Nor is the avian flu, known as H5N1, the only
potential virus that could develop into a pandemic. During the 20th century,
there were three influenza pandemics. The so-called Spanish influenza pandemic
of 1918 killed more than half a million people in the
United
States, with a global mortality
estimated at 20 million to 40 million people. The 1957 Asian flu caused an
estimated 80,000 deaths in the
United
States, while the
Hong
Kong pandemic of 1968-69 affected 51 million Americans,
resulting in an estimated 30,000 deaths in this country.
The possibility of an influenza pandemic—defined by
the CDC as a novel virus that is readily transmissible and causes disease in
humans—is so serious that Uncle Sam is setting up a host of systems to detect
and support a nationwide response should an outbreak occur. Since 2002, the CDC
has spent more than $5 billion to improve public health preparedness and
response.
Early Warning System
The CDC’s primary nationwide hospital network-based
defensive system, the BioSense Network (see Baseline, March 2006), was designed
to provide early warning of a potential avian flu or other massive influenza
outbreak. Originally conceived as a nationwide alarm system that would enlist
thousands of hospitals on a network that would automatically “sniff out” every
flu-like diagnosis, BioSense was to provide CDC with what, in effect, would
have been a national stethoscope capable of gauging the health of the population.
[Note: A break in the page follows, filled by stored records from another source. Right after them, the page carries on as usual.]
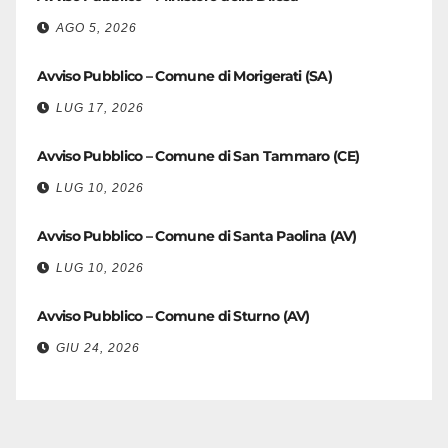
AGO 5, 2026
Avviso Pubblico – Comune di Morigerati (SA)
LUG 17, 2026
Avviso Pubblico – Comune di San Tammaro (CE)
LUG 10, 2026
Avviso Pubblico – Comune di Santa Paolina (AV)
LUG 10, 2026
Avviso Pubblico – Comune di Sturno (AV)
GIU 24, 2026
Urban, statewide, regional and even national outbreaks of any illness
displaying flu-like symptoms would have been detected very early, enabling
local, state and federal health agencies to respond quickly.
BioSense was designed to sit atop participating
hospitals’ existing systems, gathering and analyzing their data in real time.
The network was intended to provide a constantly refreshed flow—updated every
15 minutes—of patient information from the field. Using this information, CDC
epidemiologists would be able to immediately detect the early signs of an
outbreak of any flu-like disease. The hope was that by providing early
detection, BioSense would help the CDC focus its resources on controlling an
outbreak.
Unfortunately, in 2006 and 2007, BioSense encountered
significant resistance from wary physicians and hospital administrators around
the country. “Our approach turned out to be much more difficult than
anticipated,” says Dr. Leslie Lenert, director of the CDC’s
National
Center for
Public Health Informatics, who is responsible for managing the application of
information technology in all health care settings. “We got a lot of pushback
on BioSense.”
Part of the problem was that BioSense required health
care facilities to recode patient and medical records so the CDC’s custom-built
software could monitor the hospital’s network and identify relevant data about
patients. Many hospitals were unwilling to take on such a complicated technology
project, given their limited IT staffs and resources.
“We found that the process was very human-dependent,”
Dr. Lenert explains. “Getting a public health technician inside a hospital
requires close collaboration with the hospital’s
CIO, as
well as trust that’s based on personal relationships.”
In addition to the technological hurdle of having
to standardize patient data, many physicians and state health department
epidemiologists expressed concern over the federal government’s move to usurp
what they saw as their role in protecting the public’s health. Part of the
problem, according to Dr. Lenert, resulted from the federal government ignoring
state, regional and local health care agencies. In addition, some hospital
administrators were wary of transmitting local health care data electronically
to the federal government.
“BioSense was very controversial, and there was a
question about its usefulness,” says Dr. Erica Pan, director of the
Bioterrorism and Infectious Disease Emergencies Unit at the San Francisco
Department of Public Health. The medical community was skeptical of the need for
such a system, believing that it is their responsibility, along with community
and state health department officials, to identify and act on a disease
outbreak. “You really need people on the local level to ask the right
epidemiological questions,” she explains.